F) Regno degli Ostrogoti
Quando, alla morte di Attila, il suo impero crolla, gli Ostrogoti riconquistano l’indipendenza e diventano alleati degli imperatori bizantini che danno loro forti somme perché respingano altri barbari verso occidente. Li ricompensano inoltre con il territorio della Pannonia e, come garanzia della
fedeltà degli Ostrogoti, trattengono a Bisanzio Teodorico, il figlio del re.
Teodorico trascorre undici anni alla corte bizantina, dove apprende l’arte
della guerra e del governo. L’imperatore Zenone, temendo che gli Ostrogoti
possano a lungo andare diventare una minaccia, nomina Teodorico patricius dell’impero e gli propone la conquista dell’Italia.
Tra il 476 e il 489 l’Italia è governata da Odoacre, che pur servendosi di
personale amministrativo romano e collaborando con la Chiesa di Roma,
non riesce a creare una forma stabile di monarchia. È facile, allora, per
Teodorico sconfiggere e uccidere Odoacre. Dal 493 al 534 l’Italia diventa
un regno romano-barbarico con capitale Ravenna.

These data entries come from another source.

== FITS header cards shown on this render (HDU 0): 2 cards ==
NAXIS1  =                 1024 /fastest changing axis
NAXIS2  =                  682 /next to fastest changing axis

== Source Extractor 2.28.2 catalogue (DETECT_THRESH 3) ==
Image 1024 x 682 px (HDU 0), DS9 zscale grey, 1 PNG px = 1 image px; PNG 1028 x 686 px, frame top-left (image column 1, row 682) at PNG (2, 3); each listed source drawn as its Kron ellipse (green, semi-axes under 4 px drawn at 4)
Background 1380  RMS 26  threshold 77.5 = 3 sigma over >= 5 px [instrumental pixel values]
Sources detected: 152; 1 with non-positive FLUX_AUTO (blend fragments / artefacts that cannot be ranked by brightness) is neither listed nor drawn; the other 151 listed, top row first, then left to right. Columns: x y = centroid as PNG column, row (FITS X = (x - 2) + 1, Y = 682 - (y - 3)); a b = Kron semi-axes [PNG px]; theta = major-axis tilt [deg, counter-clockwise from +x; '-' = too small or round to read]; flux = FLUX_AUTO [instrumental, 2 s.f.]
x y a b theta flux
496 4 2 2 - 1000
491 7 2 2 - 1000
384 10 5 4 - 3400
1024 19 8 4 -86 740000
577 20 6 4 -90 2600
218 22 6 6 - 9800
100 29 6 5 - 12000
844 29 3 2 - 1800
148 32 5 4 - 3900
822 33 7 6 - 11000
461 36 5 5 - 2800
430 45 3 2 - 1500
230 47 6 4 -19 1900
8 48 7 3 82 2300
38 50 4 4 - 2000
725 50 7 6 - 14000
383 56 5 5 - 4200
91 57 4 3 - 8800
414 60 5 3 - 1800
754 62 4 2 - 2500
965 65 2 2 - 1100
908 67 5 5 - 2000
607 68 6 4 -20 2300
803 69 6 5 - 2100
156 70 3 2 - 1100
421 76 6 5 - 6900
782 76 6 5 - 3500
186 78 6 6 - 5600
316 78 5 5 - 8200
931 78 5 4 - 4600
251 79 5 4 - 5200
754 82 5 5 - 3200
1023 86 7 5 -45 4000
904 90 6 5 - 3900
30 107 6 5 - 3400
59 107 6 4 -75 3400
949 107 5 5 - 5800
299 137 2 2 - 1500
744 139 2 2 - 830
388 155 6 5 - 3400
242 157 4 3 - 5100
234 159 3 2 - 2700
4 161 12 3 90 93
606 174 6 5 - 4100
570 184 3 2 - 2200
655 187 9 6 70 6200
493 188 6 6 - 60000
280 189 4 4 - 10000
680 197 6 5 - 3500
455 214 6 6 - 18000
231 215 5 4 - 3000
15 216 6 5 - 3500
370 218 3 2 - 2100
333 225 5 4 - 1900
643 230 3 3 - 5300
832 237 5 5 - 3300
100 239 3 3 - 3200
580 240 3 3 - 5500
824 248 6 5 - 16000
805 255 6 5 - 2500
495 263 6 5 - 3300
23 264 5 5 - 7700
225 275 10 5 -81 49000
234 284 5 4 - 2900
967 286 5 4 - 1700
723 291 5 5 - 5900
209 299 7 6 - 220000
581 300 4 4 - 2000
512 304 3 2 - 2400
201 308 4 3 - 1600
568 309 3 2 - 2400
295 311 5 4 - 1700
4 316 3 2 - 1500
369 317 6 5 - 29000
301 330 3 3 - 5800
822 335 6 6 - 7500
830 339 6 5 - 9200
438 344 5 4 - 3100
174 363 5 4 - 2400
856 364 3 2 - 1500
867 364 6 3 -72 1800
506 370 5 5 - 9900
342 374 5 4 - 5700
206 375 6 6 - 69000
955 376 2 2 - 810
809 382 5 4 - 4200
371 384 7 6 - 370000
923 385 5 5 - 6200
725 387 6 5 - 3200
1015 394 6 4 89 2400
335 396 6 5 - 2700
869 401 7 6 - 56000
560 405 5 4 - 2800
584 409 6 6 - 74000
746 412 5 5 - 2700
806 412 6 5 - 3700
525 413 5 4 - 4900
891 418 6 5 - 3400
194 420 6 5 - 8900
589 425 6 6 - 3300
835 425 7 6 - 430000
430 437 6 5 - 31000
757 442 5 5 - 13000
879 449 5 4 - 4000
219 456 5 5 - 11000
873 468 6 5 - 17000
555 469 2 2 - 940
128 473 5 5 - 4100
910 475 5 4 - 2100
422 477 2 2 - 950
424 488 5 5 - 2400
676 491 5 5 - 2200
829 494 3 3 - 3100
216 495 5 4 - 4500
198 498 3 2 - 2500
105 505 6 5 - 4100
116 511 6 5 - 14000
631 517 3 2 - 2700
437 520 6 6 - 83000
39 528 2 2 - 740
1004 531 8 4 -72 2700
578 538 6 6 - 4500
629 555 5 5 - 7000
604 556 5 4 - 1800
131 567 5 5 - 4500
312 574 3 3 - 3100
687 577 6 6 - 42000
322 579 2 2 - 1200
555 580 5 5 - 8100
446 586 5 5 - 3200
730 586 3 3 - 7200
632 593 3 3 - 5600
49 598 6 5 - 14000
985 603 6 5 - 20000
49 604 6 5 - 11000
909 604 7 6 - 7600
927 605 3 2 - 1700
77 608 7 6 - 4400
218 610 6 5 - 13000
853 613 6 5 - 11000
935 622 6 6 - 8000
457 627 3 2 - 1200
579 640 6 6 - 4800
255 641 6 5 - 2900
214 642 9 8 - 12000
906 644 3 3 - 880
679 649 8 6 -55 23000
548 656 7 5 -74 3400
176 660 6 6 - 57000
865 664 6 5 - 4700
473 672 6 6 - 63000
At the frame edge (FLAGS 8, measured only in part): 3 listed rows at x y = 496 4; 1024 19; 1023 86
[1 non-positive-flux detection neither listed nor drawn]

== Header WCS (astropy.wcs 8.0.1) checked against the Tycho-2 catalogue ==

In politica interna, Teodorico collabora strettamente con la classe dirigente romano-latina e sceglie uomini di cultura e di prestigio per amministrare lo Stato: lo storico Cassiodoro cura la corrispondenza ufficiale in qualità
di segretario del re e i filosofi Simmaco e Severino Boezio sono investiti
della carica di consoli.
Teodorico cerca di instaurare una convivenza pacifica all’interno della
penisola, garantendo lo stesso grado di libertà a Romani e Goti. Tuttavia
proibisce i matrimoni misti, si oppone al fatto che i Goti imparino il latino e
frequentino le scuole romane, difende l’arianesimo. Contemporaneamente
tollera il cattolicesimo professato dai romani, tratta con rispetto l’aristocrazia fondiaria e consente che il diritto romano regoli i rapporti tra i latini. A
tal proposito va notato che l’Editto di Teodorico (che però gli storici propendono ad attribuire a Teodorico II re dei Visigoti anziché al re ostrogoto)
insiste sul principio dell’uguaglianza dei sudditi sia Goti che Romani di
fronte alla legge (principio di territorialità della legge).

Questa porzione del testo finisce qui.